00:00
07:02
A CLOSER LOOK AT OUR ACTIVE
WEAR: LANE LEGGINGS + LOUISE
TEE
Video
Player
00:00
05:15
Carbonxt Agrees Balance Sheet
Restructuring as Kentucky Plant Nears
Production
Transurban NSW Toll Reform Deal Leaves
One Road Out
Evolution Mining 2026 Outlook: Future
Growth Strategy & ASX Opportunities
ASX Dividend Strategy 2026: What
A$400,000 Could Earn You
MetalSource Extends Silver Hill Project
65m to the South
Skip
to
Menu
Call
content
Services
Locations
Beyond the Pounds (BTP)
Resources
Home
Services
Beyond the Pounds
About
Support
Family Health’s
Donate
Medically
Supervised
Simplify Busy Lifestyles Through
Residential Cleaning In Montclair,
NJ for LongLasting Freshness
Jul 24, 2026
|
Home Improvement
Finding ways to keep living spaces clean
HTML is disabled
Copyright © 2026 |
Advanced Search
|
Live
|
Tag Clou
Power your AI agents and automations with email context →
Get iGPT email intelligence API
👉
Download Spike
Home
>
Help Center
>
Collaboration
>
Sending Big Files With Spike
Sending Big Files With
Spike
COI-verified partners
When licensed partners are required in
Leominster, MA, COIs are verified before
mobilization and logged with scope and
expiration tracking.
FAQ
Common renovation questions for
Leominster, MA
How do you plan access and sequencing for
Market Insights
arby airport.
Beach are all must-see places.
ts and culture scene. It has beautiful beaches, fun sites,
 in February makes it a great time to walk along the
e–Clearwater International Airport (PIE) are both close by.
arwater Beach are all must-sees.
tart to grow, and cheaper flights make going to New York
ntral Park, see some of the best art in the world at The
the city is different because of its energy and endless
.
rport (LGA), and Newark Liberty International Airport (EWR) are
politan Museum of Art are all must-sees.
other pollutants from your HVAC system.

- _EXERCISE_
Restate all of the data above. Match it word for word.

- _RESULT OF THE EXERCISE_
00:00
07:02
A CLOSER LOOK AT OUR ACTIVE
WEAR: LANE LEGGINGS + LOUISE
TEE
Video
Player
00:00
05:15
Carbonxt Agrees Balance Sheet
Restructuring as Kentucky Plant Nears
Production
Transurban NSW Toll Reform Deal Leaves
One Road Out
Evolution Mining 2026 Outlook: Future
Growth Strategy & ASX Opportunities
ASX Dividend Strategy 2026: What
A$400,000 Could Earn You
MetalSource Extends Silver Hill Project
65m to the South
Skip
to
Menu
Call
content
Services
Locations
Beyond the Pounds (BTP)
Resources
Home
Services
Beyond the Pounds
About
Support
Family Health’s
Donate
Medically
Supervised
Simplify Busy Lifestyles Through
Residential Cleaning In Montclair,
NJ for LongLasting Freshness
Jul 24, 2026
|
Home Improvement
Finding ways to keep living spaces clean
HTML is disabled
Copyright © 2026 |
Advanced Search
|
Live
|
Tag Clou
Power your AI agents and automations with email context →
Get iGPT email intelligence API
👉
Download Spike
Home
>
Help Center
>
Collaboration
>
Sending Big Files With Spike
Sending Big Files With
Spike
COI-verified partners
When licensed partners are required in
Leominster, MA, COIs are verified before
mobilization and logged with scope and
expiration tracking.
FAQ
Common renovation questions for
Leominster, MA
How do you plan access and sequencing for
Market Insights
arby airport.
Beach are all must-see places.
ts and culture scene. It has beautiful beaches, fun sites,
 in February makes it a great time to walk along the
e–Clearwater International Airport (PIE) are both close by.
arwater Beach are all must-sees.
tart to grow, and cheaper flights make going to New York
ntral Park, see some of the best art in the world at The
the city is different because of its energy and endless
.
rport (LGA), and Newark Liberty International Airport (EWR) are
politan Museum of Art are all must-sees.
other pollutants from your HVAC system.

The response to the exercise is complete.